La anciana anunció que me ofrecería un vaso de su vino de saúco. Estuve a punto de rechazarlo, pero advertí que eso sería imprudente. Estábamos sellando un pacto; estábamos de acuerdo en cuanto a la indeseabilidad de Fanny.
Acepté el vaso y bebí aquel líquido. Infundía calor y era, por cierto, muy potente. Eso, junto con el fuego de turba, me hizo arder la cara; sabía que la anciana me observaba con suma atención; yo era la nieta de Kerensa Be, quien debía de haber dado algo de qué hablar al vecindario, aun hasta en Derrise.
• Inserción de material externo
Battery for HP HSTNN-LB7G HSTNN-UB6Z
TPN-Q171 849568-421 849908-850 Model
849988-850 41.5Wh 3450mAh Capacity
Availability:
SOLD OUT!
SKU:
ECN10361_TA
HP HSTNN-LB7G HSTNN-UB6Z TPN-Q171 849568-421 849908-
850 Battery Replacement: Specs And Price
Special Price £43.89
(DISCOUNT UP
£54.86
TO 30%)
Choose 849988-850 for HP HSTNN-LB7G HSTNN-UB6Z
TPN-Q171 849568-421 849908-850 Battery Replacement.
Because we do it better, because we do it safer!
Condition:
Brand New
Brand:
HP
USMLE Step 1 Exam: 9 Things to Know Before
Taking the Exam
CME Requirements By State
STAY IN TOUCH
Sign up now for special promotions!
—Y pida a mi joven señora que venga a ver a la vieja Jane —me rogó cuando yo partía.
Contesté que así lo haría, y cabalgando de vuelta al Abbas me sentí complacida por mi viaje. Tenía la certeza de que Judith no podría dar a luz un hijo, y que muy pronto yo hallaría una razón para despedir a Fanny.
* * *
Cuando pasaba cerca de Larston Barton vi a Reuben Pengaster. Estaba de pie, apoyado en un portillo y sosteniendo en las manos un palomo. Al pasar a caballo frente a él le di los buenos días.
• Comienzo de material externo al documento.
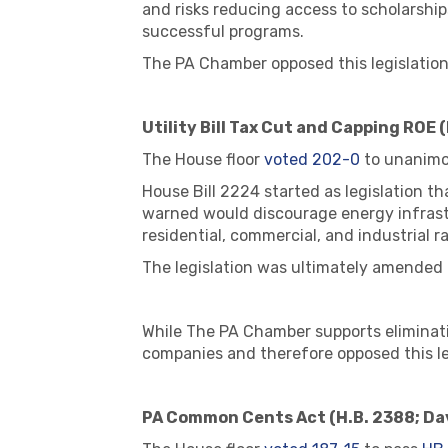
and risks reducing access to scholarshi
successful programs.
The PA Chamber opposed this legislation
Utility Bill Tax Cut and Capping ROE (
The House floor
voted 202-0
to unanimo
House Bill 2224 started as legislation t
warned would discourage energy infrast
residential, commercial, and industrial r
The legislation was ultimately amended to
While The PA Chamber supports eliminatin
companies and therefore opposed this le
PA Common Cents Act (H.B. 2388; Da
—Vaya, si es la señora Saint Larston. Muy buen día tengas, señora —dijo, acercándose a mí de modo que tuve que detenerme—. ¿Qué te parece? —preguntó, sosteniendo en alto al palomo, que se mostraba dócil en sus manos; el sol brillaba sobre el ala iridiscente y me llamó la atención el contraste entre aquella suave belleza y los dedos de Reuben, espatulados y bordeados de negro.
—Me parece que es un ave de exposición. Con orgullo me mostró el anillo plateado que tenía alrededor de una pata.
—Es un palomo mensajero.
—Maravilloso…
Me miró con atención, y la mandíbula se le agitó un poco, como si una risa secreta, silenciosa, lo dominara.